Irish star Bob Geldof believes that social media and the internet have made it impossible for an event like Live Aid to happen today.
The Boomtown Rats frontman said that the web has forced people into individualism, leading to us having ‘reduced ourselves’.
In 1985, Geldof was instrumental in creating Live Aid, which was an event that saw the world’s biggest musical stars put on a show to raise money for famine relief in Africa.
The event took place at London’s Wembley stadium and was televised around the world.
It was watched by nearly two billion people and raised $127 million for charity.
Twenty years later, the star organised the similar ‘Live 8’ event in 2005, which took place on several different continents.
However, Geldof thinks too much has changed for another event to be possible today.
He told CBC: “We had a huge lobby: 1.2 billion people, 95 per cent of the television sets on Earth watched that concert.
“Things do change, but that instrument of change is no longer plausible.

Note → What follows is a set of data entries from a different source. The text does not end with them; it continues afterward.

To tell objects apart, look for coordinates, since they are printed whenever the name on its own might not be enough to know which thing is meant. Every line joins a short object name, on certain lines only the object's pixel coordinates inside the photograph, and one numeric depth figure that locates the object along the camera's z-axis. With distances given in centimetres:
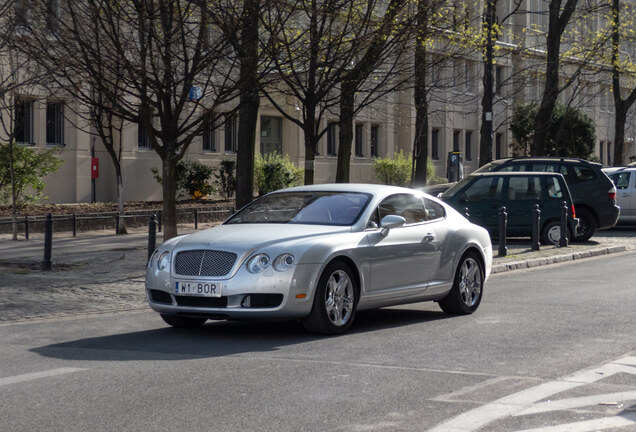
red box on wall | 3700
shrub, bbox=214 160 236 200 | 4025
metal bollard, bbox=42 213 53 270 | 1752
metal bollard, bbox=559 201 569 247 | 2316
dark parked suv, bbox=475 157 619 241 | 2600
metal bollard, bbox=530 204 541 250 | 2212
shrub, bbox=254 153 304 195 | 4029
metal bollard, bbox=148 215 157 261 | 1677
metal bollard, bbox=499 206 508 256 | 2072
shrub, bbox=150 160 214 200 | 3862
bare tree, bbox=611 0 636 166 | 4279
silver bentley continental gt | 1005
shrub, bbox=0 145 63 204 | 3019
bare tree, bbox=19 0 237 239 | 1711
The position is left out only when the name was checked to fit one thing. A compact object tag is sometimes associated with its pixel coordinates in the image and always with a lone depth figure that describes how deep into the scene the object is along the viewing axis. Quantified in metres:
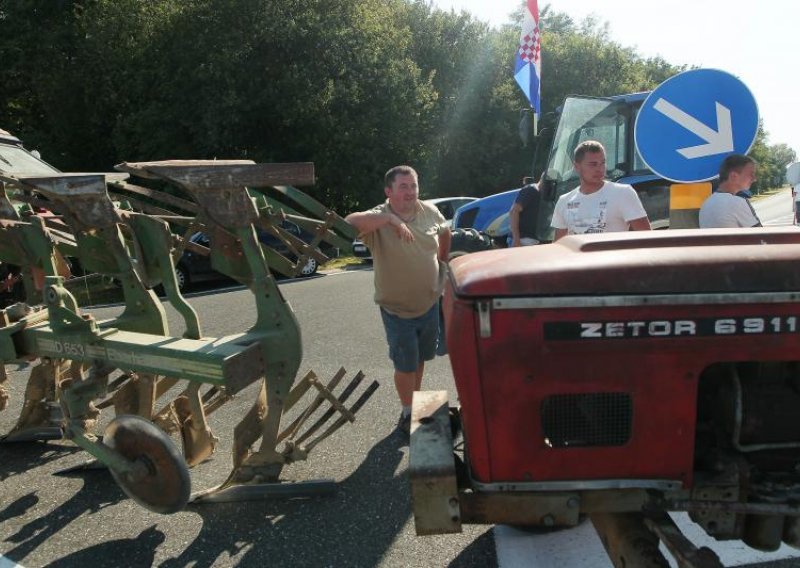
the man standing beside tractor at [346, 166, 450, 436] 3.87
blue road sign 3.88
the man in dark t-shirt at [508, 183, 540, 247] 6.53
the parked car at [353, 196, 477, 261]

Rock and roll was the central spine of our culture for 50 years. The web has broken down the world into individualism and that’s easy for authoritarians to use.
“A machine says if you like this, you like that, so you never move outside the ghetto of the self, the preference of your own, you never find a contrary opinion or something weird musically that you suddenly hear that you never knew expanded your brain and takes you off in whole direction.
“We’ve reduced ourselves. The 21st century is reductionist and it’s using the great tool of reductionism, the Internet, and we need to know how to use this thing, which is the most powerful tool ever invented.”